* **TASK ITEM A**
In the transvaginal ultrasound thread, how long did TheMrs say her ultrasound took?
* **TASK ITEM B**
List every username that heads a post in the transvaginal ultrasound thread, each name once.
* **TASK ITEM C**
Duplicate everything in the transvaginal ultrasound thread from "## Jes (Aug" down to "the same time?".

* **SUPPLIED PASSAGE**
# Transvaginal ultrasound



## Jes (Aug 3, 2011)

Ladies, for those of you who have had them, can you give me a play-by-play? Is there any prep involved? Have you had a tech adminstering the test? How long does the entire thing take, start to finish. What does it feel like? When did you get results? Can you watch the monitor?  --also, did you also have an external ultrasound of the same area at the same time?

I know that a few of you have shared experiences before, but I'm afraid I don't know exactly where, anymore, and I'm hoping that posting and reading will push me into finally making my appt!

thanks.


----------



## TheMrs (Aug 3, 2011)

No prep. Pretty much painless. Doesn't take very long although that could depend on what they are looking for. They lube the u/s wand and insert it and move it in the direction in which they are looking for something, in my case, my left ovary was playing hide & seek Was a little uncomfortable but never painful to me. My u/s tech & gyn were women so I was completely comfortable. Well, as comfortable as one can be naked from the waist down, legs in stirrups and a strange woman with a wand shoved up ya. LOL


----------



## TheMrs (Aug 3, 2011)

And I meant to add, I could see the monitor and she was pointing out different things to me, took about 15 min.


----------



## ButlerGirl09 (Aug 3, 2011)

* **SUPPLIED DATA**
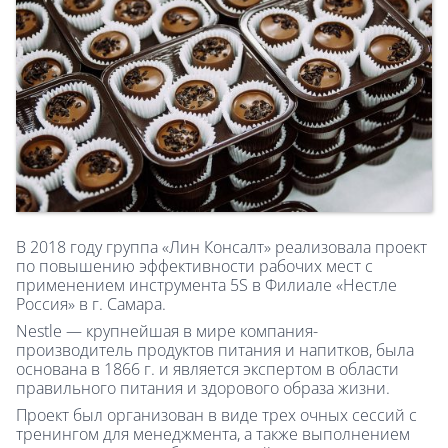
В 2018 году группа «Лин Консалт» реализовала проект
по повышению эффективности рабочих мест с
применением инструмента 5S в Филиале «Нестле
Россия» в г. Самара.
Nestle — крупнейшая в мире компания-
производитель продуктов питания и напитков, была
основана в 1866 г. и является экспертом в области
правильного питания и здорового образа жизни.
Проект был организован в виде трех очных сессий с
тренингом для менеджмента, а также выполнением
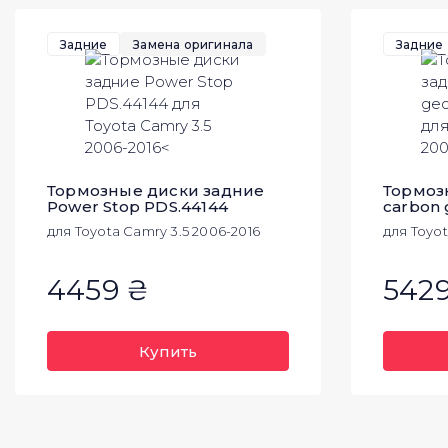
Задние
Замена оригинала
Задние
Тормозные диски задние
Тормоз
Power Stop PDS.44144
carbon
для Toyota Camry 3.5 2006-2016
для Toyot
4459 ₴
542
Купить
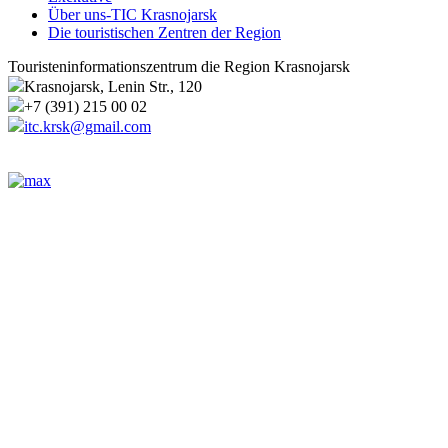
Über uns-TIC Krasnojarsk
Die touristischen Zentren der Region
Touristeninformationszentrum die Region Krasnojarsk
Krasnojarsk, Lenin Str., 120
+7 (391) 215 00 02
itc.krsk@gmail.com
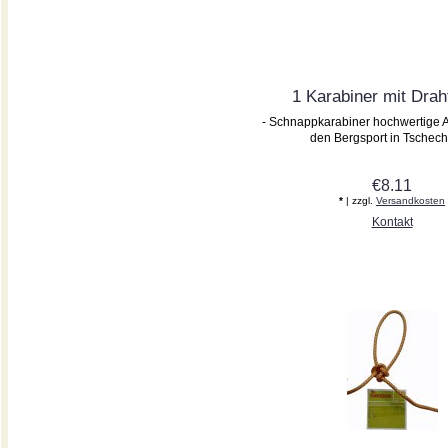
1 Karabiner mit Drah
- Schnappkarabiner hochwertige A
den Bergsport in Tschechi
€8.11
*
| zzgl.
Versandkosten
Kontakt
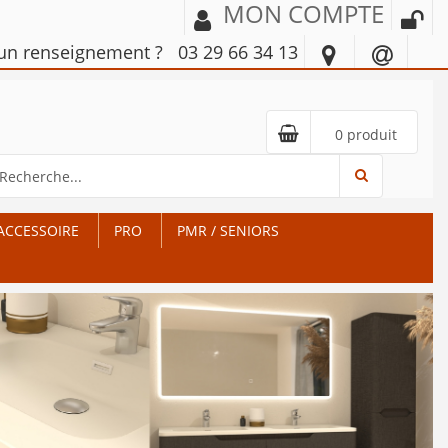
MON COMPTE
'un renseignement ?
03 29 66 34 13
0 produit
ACCESSOIRE
PRO
PMR / SENIORS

* **RESPONSE BOX A**
About 15 minutes.

* **RESPONSE BOX B**
Jes, TheMrs, ButlerGirl09

* **RESPONSE BOX C**
## Jes (Aug 3, 2011)

Ladies, for those of you who have had them, can you give me a play-by-play? Is there any prep involved? Have you had a tech adminstering the test? How long does the entire thing take, start to finish. What does it feel like? When did you get results? Can you watch the monitor?  --also, did you also have an external ultrasound of the same area at the same time?